There are a lot of other things to consider, though. When providing deep information about the cloud, the Rapid7 team needs to work on those areas. Let's say you have a Kubernetes cluster. Once you integrate your platform, you must do additional configurations to monitor the Kubernetes cluster deployed on a specific platform, such as AWS or Azure. Those additional configurations are not as straightforward as they would seem. Those are areas that require some modification from the Rapid7 team.

I rate Rapid7 ICS' scalability a six and a half out of ten since I haven't seen any issues with stability. Rapid7 ICS is just a tool that acts as a platform to expand your visibility to the cloud resources. ICS does not explicitly do something from Rapid7's end apart from just performing the scan.
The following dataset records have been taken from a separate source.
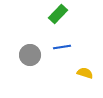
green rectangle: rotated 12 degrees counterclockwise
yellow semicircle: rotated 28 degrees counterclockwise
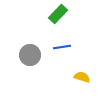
yellow semicircle: moved 3 px left, 4 px down
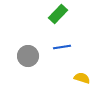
gray circle: moved 2 px left, 1 px down
yellow semicircle: moved 1 px down
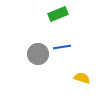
green rectangle: rotated 24 degrees clockwise
gray circle: moved 10 px right, 2 px up
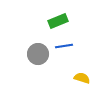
green rectangle: moved 7 px down
blue line: moved 2 px right, 1 px up
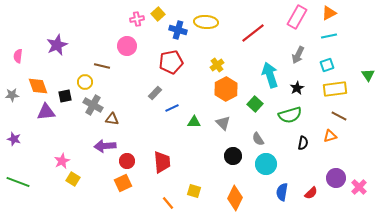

It's not a cloud platform like AWS or Azure.

The Rapid7 team has sync-up calls to help users understand the solution. When you have any issues, you can contact the team, who will help you.

Rapid7's deployment was not that complex. There are a lot of requirements, and the requirements vary as time passes. But once you deploy the solution and start using it, you'll discover which features are good and which could be improved. I rate the deployment a three out of five.

Companies generally buy this tool because the pricing is not that high. ICS's pricing is still per the market standard, but there are a lot of other solutions that are more expensive than Rapid7 ICs. Rapid7 ICS is good, considering the number of features they provide.

We need to stand parallel to our competition, meeting the market and user demands. We should ensure the tools we leverage within our environment are up to the market.

Apart from Rapid7 ICS, there are a lot of other tools available in the market which are also agentless. Most other solutions work on the API level, where you use the API to integrate them and perform the scans.

As for privileged access in Rapid7, you sometimes require privileged access to perform automatic remediations, which could be something that most customers are not comfortable with since they would not want someone outside their company to grant privileged access.

Considering Rapid7 ICS' shortcomings, Rapid7 is working on the same. But there are a lot of other competitors in the market providing better features. When it comes to keeping an eye on PII data, which is very sensitive, Rapid7 ICS does not detect if it is in the cloud resources. But other vendors' products could detect that. That feature is based on which one can compare Rapid7 with other tools.

People are still in the phase of developing most of the features. They might have Rapid7's documentation with them, but those require some prerequisites if you want to understand them. If you're a vendor and do not know anything, you must learn some things without directly jumping to the documentation part.

Rapid7 ICS is good, considering the number of features they provide. But that depends on your and the company's requirements. If the company just wants a tool that acts as a CSPM, Rapid7 ICS can be helpful. But if the company wants to not only buy a CSPM tool but wants a CSPM-cum-CNAPP, Rapid7 ICS is lacking in those areas.

There are a lot of pros and cons, but Rapid7 ICS is doing well as of now.

I rate the solution a six out of ten.